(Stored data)
┄┄┄┄┄┄┄┄┄┄┄┄┄┄┄┄┄┄┄┄
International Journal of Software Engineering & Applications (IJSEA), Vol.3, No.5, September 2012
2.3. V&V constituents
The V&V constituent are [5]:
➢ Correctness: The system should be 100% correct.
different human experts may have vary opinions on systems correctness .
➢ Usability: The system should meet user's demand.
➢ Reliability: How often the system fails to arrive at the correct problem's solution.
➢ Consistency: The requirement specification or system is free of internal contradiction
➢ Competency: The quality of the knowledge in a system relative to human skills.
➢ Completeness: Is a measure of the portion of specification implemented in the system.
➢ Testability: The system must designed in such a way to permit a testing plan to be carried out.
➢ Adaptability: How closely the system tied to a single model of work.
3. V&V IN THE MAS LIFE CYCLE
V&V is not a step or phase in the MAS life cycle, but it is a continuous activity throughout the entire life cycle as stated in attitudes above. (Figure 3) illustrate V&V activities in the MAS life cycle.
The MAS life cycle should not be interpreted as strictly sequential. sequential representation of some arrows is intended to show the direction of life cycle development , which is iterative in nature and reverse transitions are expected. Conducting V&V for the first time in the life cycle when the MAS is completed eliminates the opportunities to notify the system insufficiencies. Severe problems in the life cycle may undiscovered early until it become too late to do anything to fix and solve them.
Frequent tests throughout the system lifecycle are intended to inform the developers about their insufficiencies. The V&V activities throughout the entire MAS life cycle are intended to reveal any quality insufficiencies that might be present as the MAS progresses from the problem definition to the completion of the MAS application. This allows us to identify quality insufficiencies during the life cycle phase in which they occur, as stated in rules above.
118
┄┄┄┄┄┄┄┄┄┄┄┄┄┄┄┄┄┄┄┄
Repeat all the records. Match each line exactly.

International Journal of Software Engineering & Applications (IJSEA), Vol.3, No.5, September 2012
2.3. V&V constituents
The V&V constituent are [5]:
➢ Correctness: The system should be 100% correct.
different human experts may have vary opinions on systems correctness .
➢ Usability: The system should meet user's demand.
➢ Reliability: How often the system fails to arrive at the correct problem's solution.
➢ Consistency: The requirement specification or system is free of internal contradiction
➢ Competency: The quality of the knowledge in a system relative to human skills.
➢ Completeness: Is a measure of the portion of specification implemented in the system.
➢ Testability: The system must designed in such a way to permit a testing plan to be carried out.
➢ Adaptability: How closely the system tied to a single model of work.
3. V&V IN THE MAS LIFE CYCLE
V&V is not a step or phase in the MAS life cycle, but it is a continuous activity throughout the entire life cycle as stated in attitudes above. (Figure 3) illustrate V&V activities in the MAS life cycle.
The MAS life cycle should not be interpreted as strictly sequential. sequential representation of some arrows is intended to show the direction of life cycle development , which is iterative in nature and reverse transitions are expected. Conducting V&V for the first time in the life cycle when the MAS is completed eliminates the opportunities to notify the system insufficiencies. Severe problems in the life cycle may undiscovered early until it become too late to do anything to fix and solve them.
Frequent tests throughout the system lifecycle are intended to inform the developers about their insufficiencies. The V&V activities throughout the entire MAS life cycle are intended to reveal any quality insufficiencies that might be present as the MAS progresses from the problem definition to the completion of the MAS application. This allows us to identify quality insufficiencies during the life cycle phase in which they occur, as stated in rules above.
118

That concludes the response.